House Democrats are reportedly considering their own version of the long-awaited stablecoin bill, indicating a significant rift with the parallel Republican effort. This proposal follows a version initiated by Reps. Maxine Waters (D-Calif.) and Patrick McHenry (R-N.C.) last year and comes on the heels of Waters’ statement that lawmakers should start from scratch on legislation addressing this aspect of the crypto market.
In recent weeks, Republicans on the House Financial Services Committee moved ahead with a new stablecoin bill draft, but it was met with irritation by the Panel’s Democrats, including Waters. She expressed concerns that the effort was made without Democratic involvement and insisted on starting over. Addressing stablecoins, tokens pegged to stable assets such as the dollar, has been a key priority for US lawmakers looking to oversee crypto operations.

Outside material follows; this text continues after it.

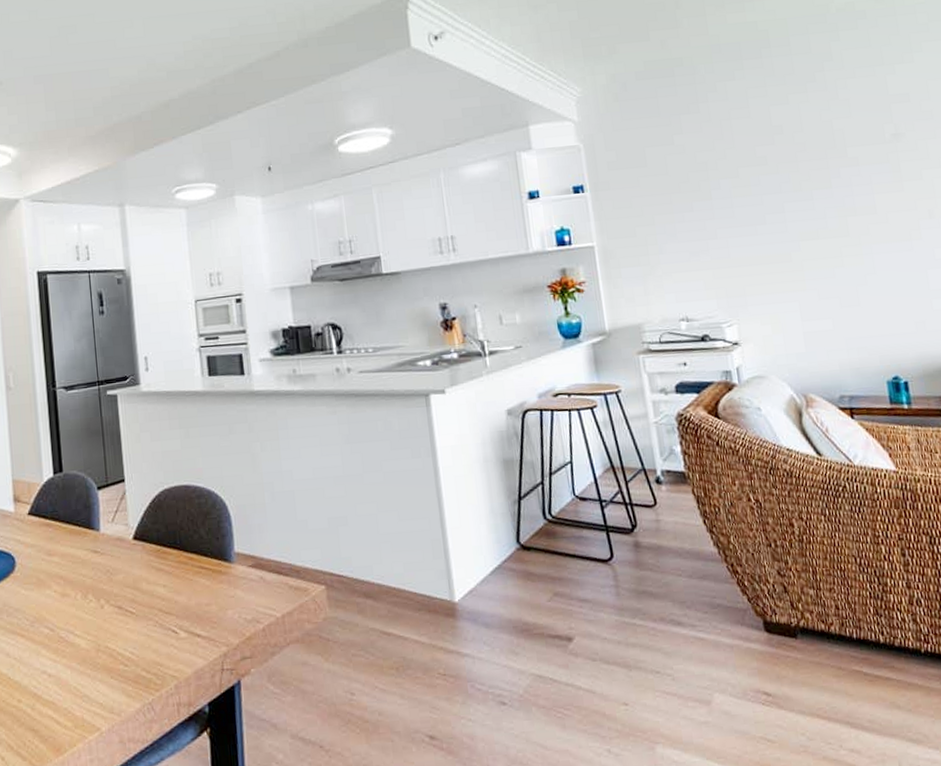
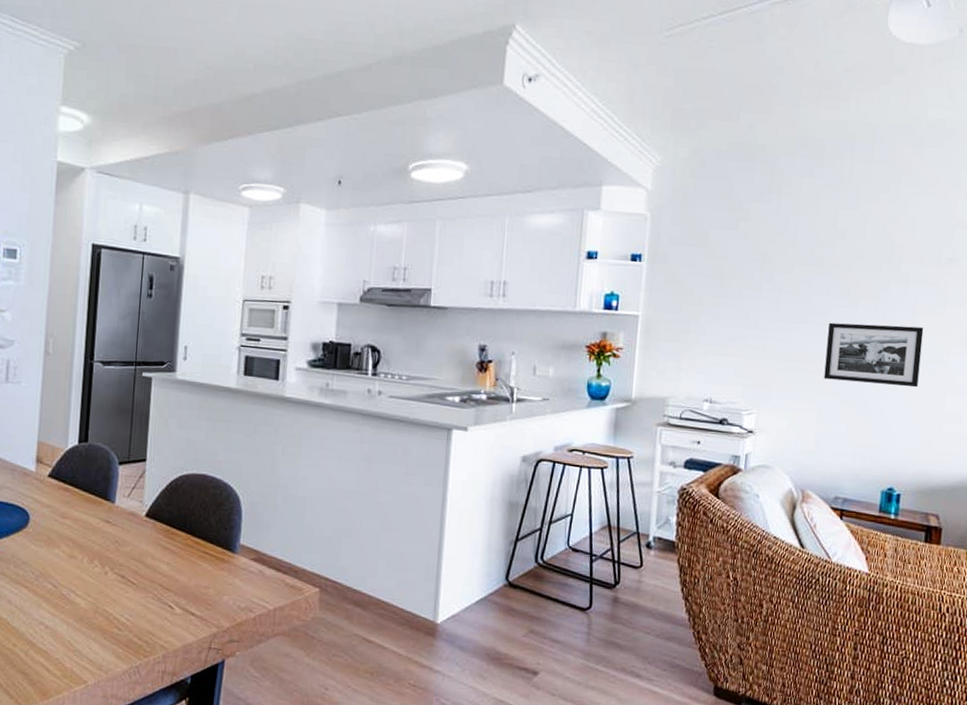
picture frame: none [788,207,896,277] -> present [824,322,924,388]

Leaders of the House committee had almost reached a compromise last year, but the bill remained dormant until a hearing on the matter last month. This previous document is what leaders are currently pulling in different directions. The Republican’s discussion draft included their most recent ideas, giving states a strong authority to continue regulating stablecoin issuers. However, the Democratic version would grant the Federal Reserve upfront veto power over the registration of those issuers, a point likely to be contentious in the ongoing discussions.
Notably, the newest Democratic version of the bill shifts focus towards consumer protection issues and would not permit non-bank stablecoin issuers to access Federal Reserve programs. Both efforts agree on the definition of “payment stablecoins” as a specific classification of digital assets. Additionally, the Democratic proposal maintains its call for a moratorium on algorithmic stablecoins, a provision that the Republican discussion draft removed.

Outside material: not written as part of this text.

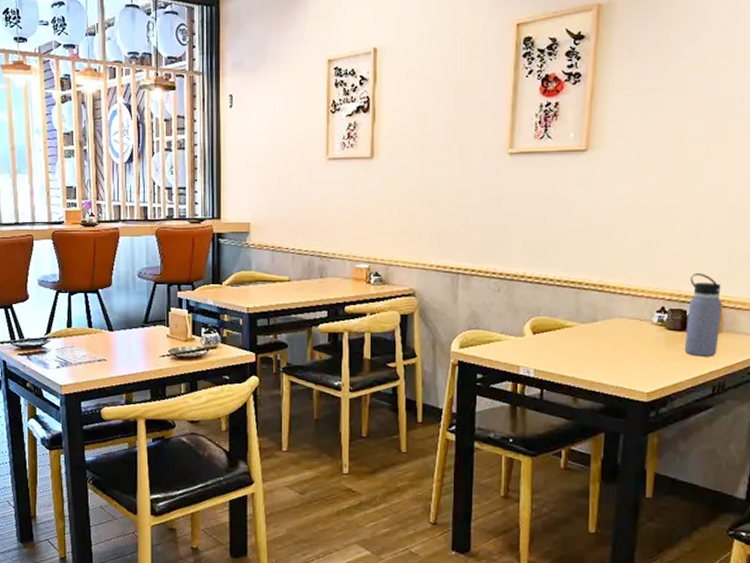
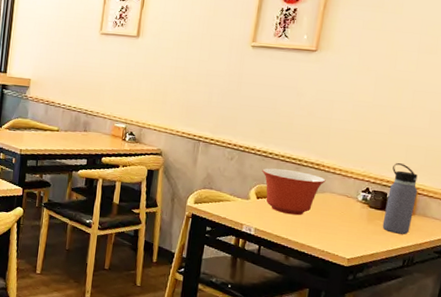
mixing bowl: none [536,296,613,349] -> present [262,168,326,216]

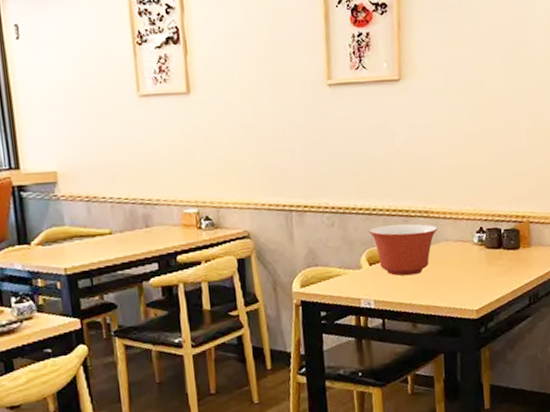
water bottle: present [382,163,418,235] -> none [501,193,530,271]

The committee is scheduled to hold another hearing on stablecoin legislation on May 18, marking the panel’s fourth crypto hearing in a month. Last year’s legislative effort was reportedly close to completion, but committee members expressed dissatisfaction that McHenry and Waters were not considering their input. Both parties are attempting to address the concerns raised by these other members with separate versions. However, this approach might cause an even wider policy gap between the two sides. As it stands, the future of stablecoin regulation appears uncertain, with both parties diverging on their proposed solutions for this growing and influential area of the cryptocurrency market.